Мышецкий и сам понимал, что поступает в данном случае противу закона. Но… что делать? Не сидеть же деду — просто вот так, целых два года, из-за глупости правительства! Совсем неожиданно Мышецкий рассмеялся, и Шестаков посмотрел на него с удивлением:
— О чем вы, ваше сиятельство?
— Да так… Соответственно вспомнилось, мне одно изречение относительно законности. Боюсь, что вы капитан, не поймете!
— Отчего же? Мы — поймем…
— Законность, — ответил Сергей Яковлевич, — никогда не проникала в Россию, но оставалась по отношению к ней в положении касательной линии. Зато к России, капитан, проведено множество научных тангенсов. Перпендикулярно же в нее проникала только одна безалаберность… Вы поняли?

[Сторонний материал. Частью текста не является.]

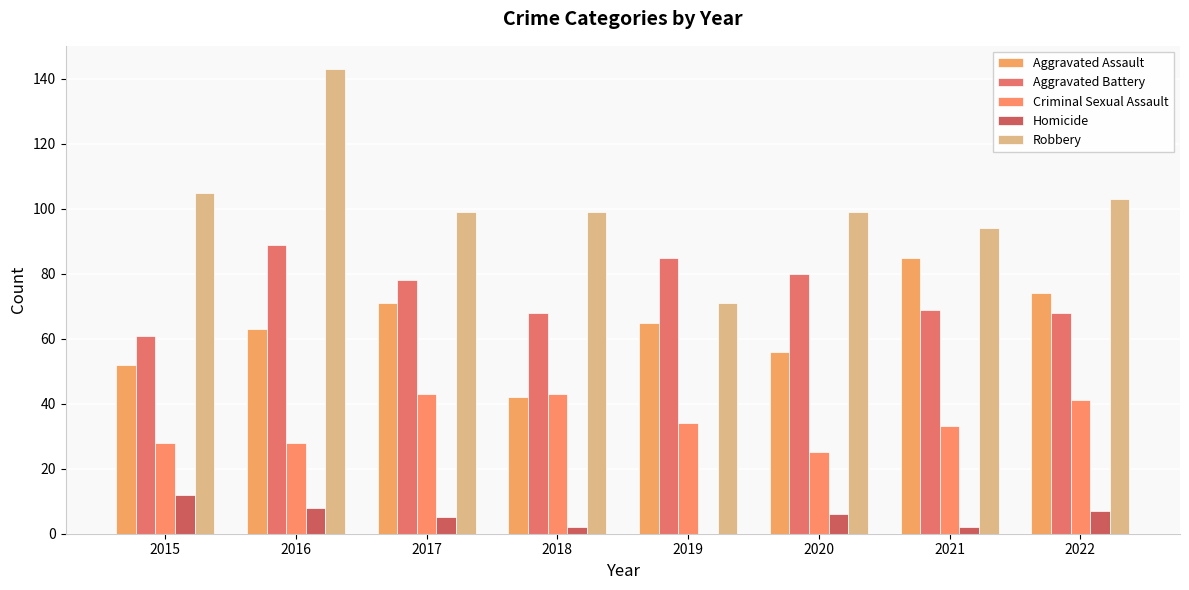

What are all the series names shown in the legend?

Aggravated Assault, Aggravated Battery, Criminal Sexual Assault, Homicide, Robbery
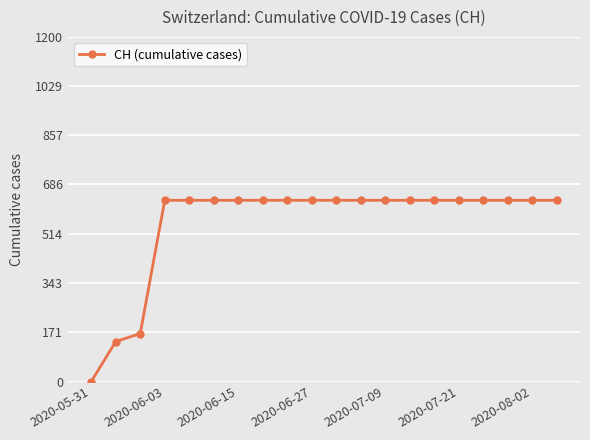

What is the average value?

552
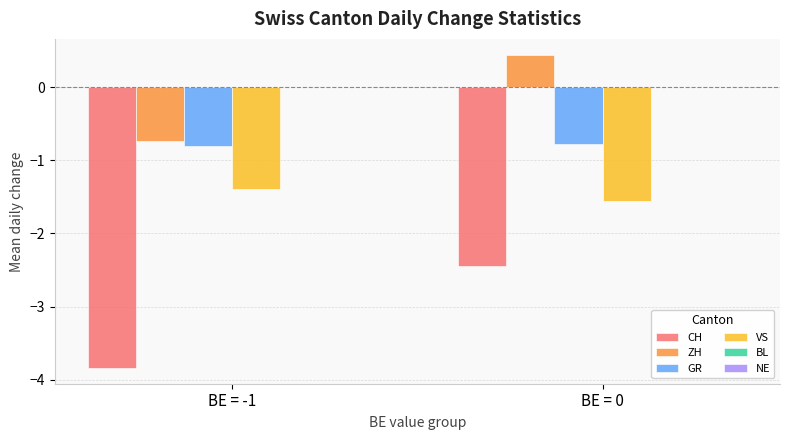

Rank the categories by VS value from highest to lowest.

BE = -1, BE = 0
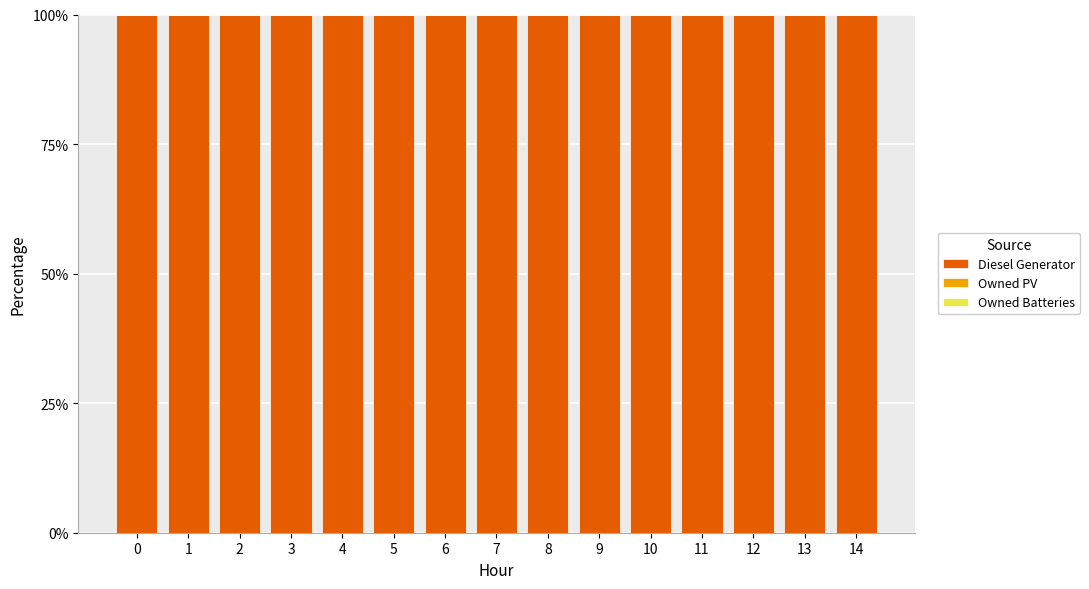

Reading left to right, list all the values displayed in this chart.

Diesel Generator: 100	100	100	100	100	100	100	100	100	100	100	100	100	100	100
Owned PV: 0	0	0	0	0	0	0	0	0	0	0	0	0	0	0
Owned Batteries: 0	0	0	0	0	0	0	0	0	0	0	0	0	0	0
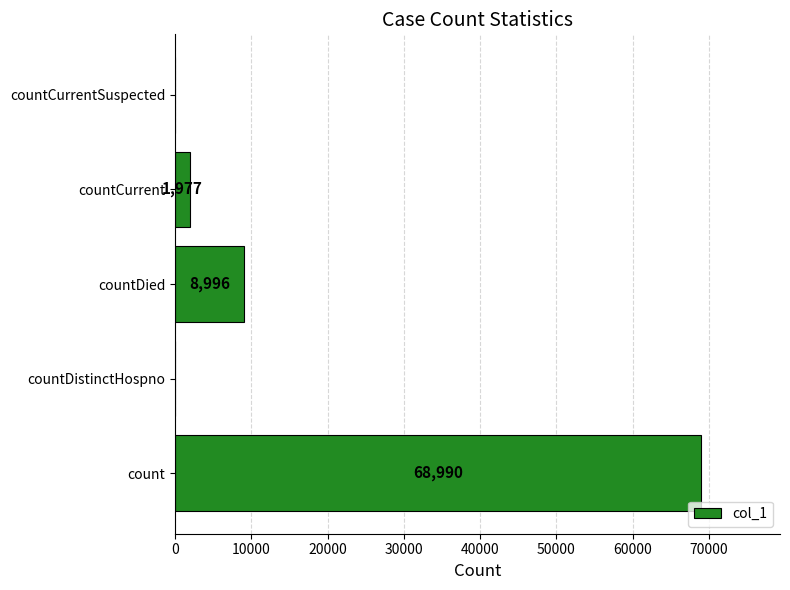

Between count and countCurrentSuspected, which is larger?

count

Шестаков почесал за ухом, натянул на лоб фураньку.
— Это как же на Степана Гулькина перенести?
— Выпустите деда. Вот и все…
Старый крестьянин не благодарил, не плакал. Только улыбался солнышку, задирая кверху белую бороду. Сергей Яковлевич застыдился и сунул ему в руку пять рублей. «На дорогу», — бормотнул.
Дед по-мужицки бережно расправил мятую лазоревую бумажку.
— Откупное, што ль? — спросил он внятно. — Ну, и ладно! За грехи ваши да за страдания мои… Так и быть — возьму!
Проехав по Уренску, князь вернулся в присутствие.